Opinion: Canada can no longer ignore its violent jihadist extremism problem

by South Asian Star | Jan 2, 2026 | Local

Recent arrests in the Greater Toronto Area of Waleed Khan, Osman Azizov, and Fahad Sadaat lay bare a disturbing truth that Canadians can no longer ignore: violent jihadist extremism is being cultivated and operationalized here.

What began as two armed attempts to abduct women from public streets in Toronto and Mississauga escalated into one of the most serious terrorism and hate-crime cases in recent memory. The three men now face dozens of charges involving firearms offences, hostage-taking conspiracies and sexual assault with weapons. Police said that the alleged criminals targeted women and members of the Jewish community and that the alleged crimes were motivated by antisemitism.

In a parallel national-security investigation, the RCMP laid terrorism charges against Waleed Khan, explicitly naming ISIS — also known as the Islamic State or ISIL — as the terrorist entity involved. The allegations include participating in the activities of a terrorist group, facilitating terrorist activity, terrorist financing and conspiracy to commit murder in association with ISIS.

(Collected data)
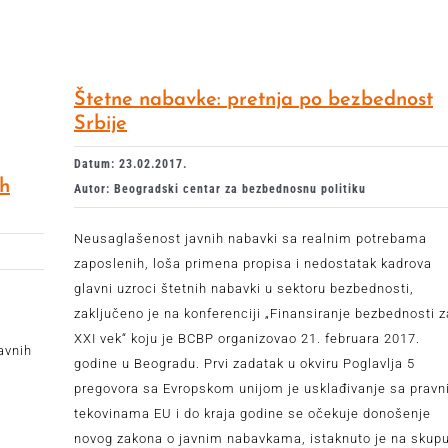
Štetne nabavke: pretnja po bezbednost
Srbije
Datum: 23.02.2017.
ih
Autor: Beogradski centar za bezbednosnu politiku
Neusaglašenost javnih nabavki sa realnim potrebama
zaposlenih, loša primena propisa i nedostatak kadrova
glavni uzroci štetnih nabavki u sektoru bezbednosti,
zaključeno je na konferenciji „Finansiranje bezbednosti z
XXI vek“ koju je BCBP organizovao 21. februara 2017.
avnih
godine u Beogradu. Prvi zadatak u okviru Poglavlja 5
pregovora sa Evropskom unijom je usklađivanje sa prav
tekovinama EU i do kraja godine se očekuje donošenje
novog zakona o javnim nabavkama, istaknuto je na skupu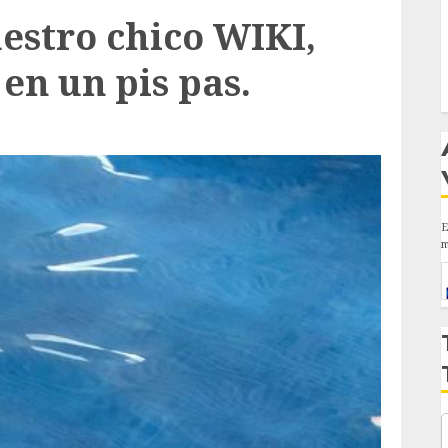
estro chico WIKI,
 en un pis pas.
E
m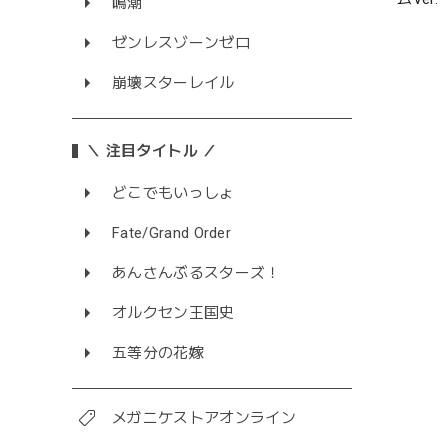
鳴潮
ゼンレスゾーンゼロ
崩壊スターレイル
＼ 注目タイトル ／
どこでもいっしょ
Fate/Grand Order
あんさんぶるスターズ！
オルクセン王国史
五等分の花嫁
メガニケストアオンライン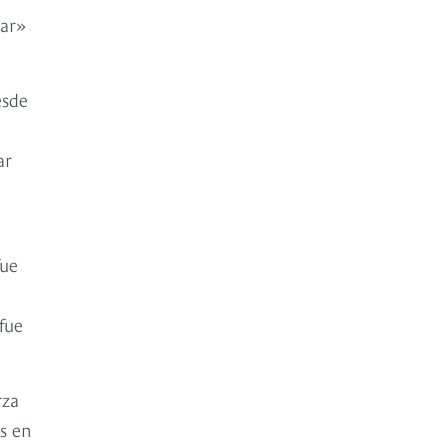
mar»
esde
ar
fue
 fue
rza
os en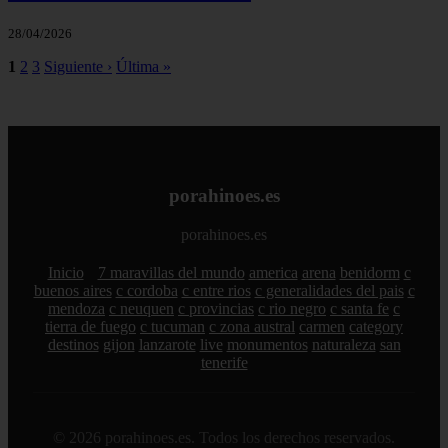
28/04/2026
1
2
3
Siguiente ›
Última »
porahinoes.es
porahinoes.es
Inicio
7 maravillas del mundo
america
arena
benidorm
c
buenos aires
c cordoba
c entre rios
c generalidades del pais
c
mendoza
c neuquen
c provincias
c rio negro
c santa fe
c
tierra de fuego
c tucuman
c zona austral
carmen
category
destinos
gijon
lanzarote
live
monumentos
naturaleza
san
tenerife
© 2026 porahinoes.es. Todos los derechos reservados.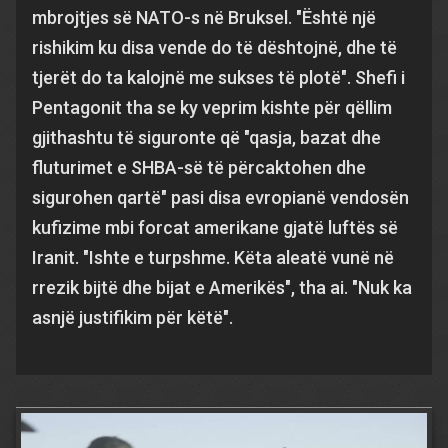
mbrojtjes së NATO-s në Bruksel. "Është një
rishikim ku disa vende do të dështojnë, dhe të
tjerët do ta kalojnë me sukses të plotë". Shefi i
Pentagonit tha se ky veprim kishte për qëllim
gjithashtu të siguronte që "qasja, bazat dhe
fluturimet e SHBA-së të përcaktohen dhe
sigurohen qartë" pasi disa evropianë vendosën
kufizime mbi forcat amerikane gjatë luftës së
Iranit. "Ishte e turpshme. Këta aleatë vunë në
rrezik bijtë dhe bijat e Amerikës", tha ai. "Nuk ka
asnjë justifikim për këtë".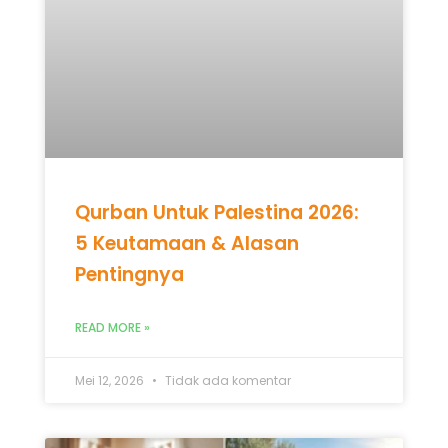
Qurban Untuk Palestina 2026:
5 Keutamaan & Alasan
Pentingnya
READ MORE »
Mei 12, 2026
Tidak ada komentar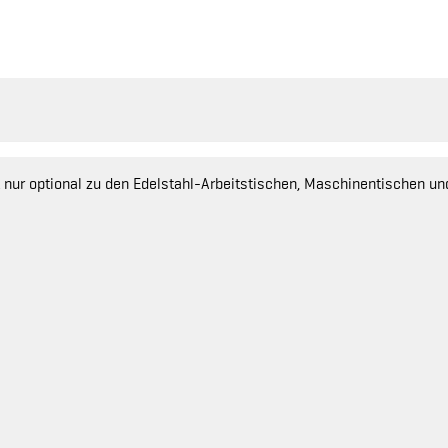
ist nur optional zu den Edelstahl-Arbeitstischen, Maschinentischen un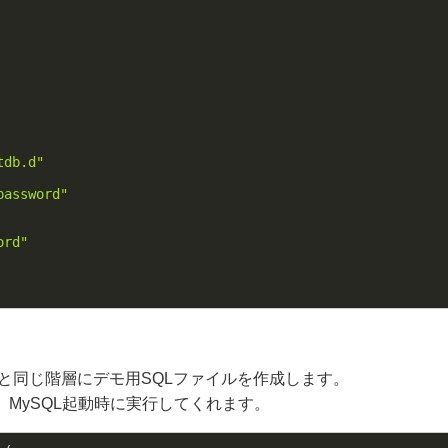
tdb.d"
password"
ord"
レクトリと同じ階層にデモ用SQLファイルを作成します。
い。MySQL起動時に実行してくれます。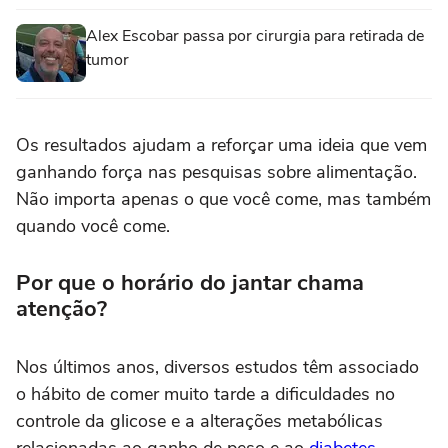
Alex Escobar passa por cirurgia para retirada de
tumor
Os resultados ajudam a reforçar uma ideia que vem
ganhando força nas pesquisas sobre alimentação.
Não importa apenas o que você come, mas também
quando você come.
Por que o horário do jantar chama
atenção?
Nos últimos anos, diversos estudos têm associado
o hábito de comer muito tarde a dificuldades no
controle da glicose e a alterações metabólicas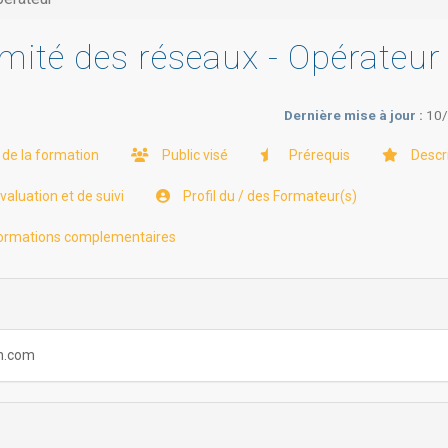
imité des réseaux - Opérateur
Dernière mise à jour :
10
 de la formation
Public visé
Prérequis
Descr
aluation et de suivi
Profil du / des Formateur(s)
ormations complementaires
ch.com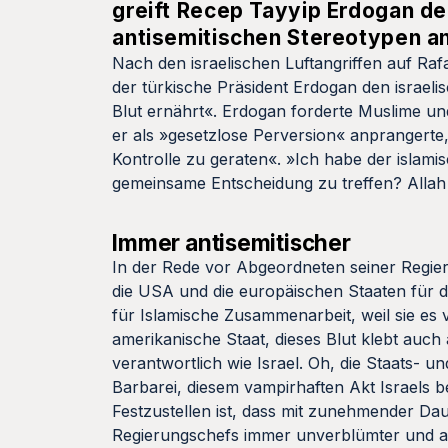
greift Recep Tayyip Erdogan de
antisemitischen Stereotypen a
Nach den israelischen Luftangriffen auf Rafah
der türkische Präsident Erdogan den israel
Blut ernährt«. Erdogan forderte Muslime un
er als »gesetzlose Perversion« anprangert
Kontrolle zu geraten«. »Ich habe der islami
gemeinsame Entscheidung zu treffen? Allah 
Immer antisemitischer
In der Rede vor Abgeordneten seiner Regier
die USA und die europäischen Staaten für die
für Islamische Zusammenarbeit, weil sie e
amerikanische Staat, dieses Blut klebt auc
verantwortlich wie Israel. Oh, die Staats- 
Barbarei, diesem vampirhaften Akt Israels be
Festzustellen ist, dass mit zunehmender Dau
Regierungschefs immer unverblümter und a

**WHAT YOU ARE ASKED TO DO:**
What is the exact text of the passage from the opinion piece on jihadist extremism, from "What began as" to "motivated by antisemitism.", inclusive? Extract it word for word.

**TASK RESULT:**
What began as two armed attempts to abduct women from public streets in Toronto and Mississauga escalated into one of the most serious terrorism and hate-crime cases in recent memory. The three men now face dozens of charges involving firearms offences, hostage-taking conspiracies and sexual assault with weapons. Police said that the alleged criminals targeted women and members of the Jewish community and that the alleged crimes were motivated by antisemitism.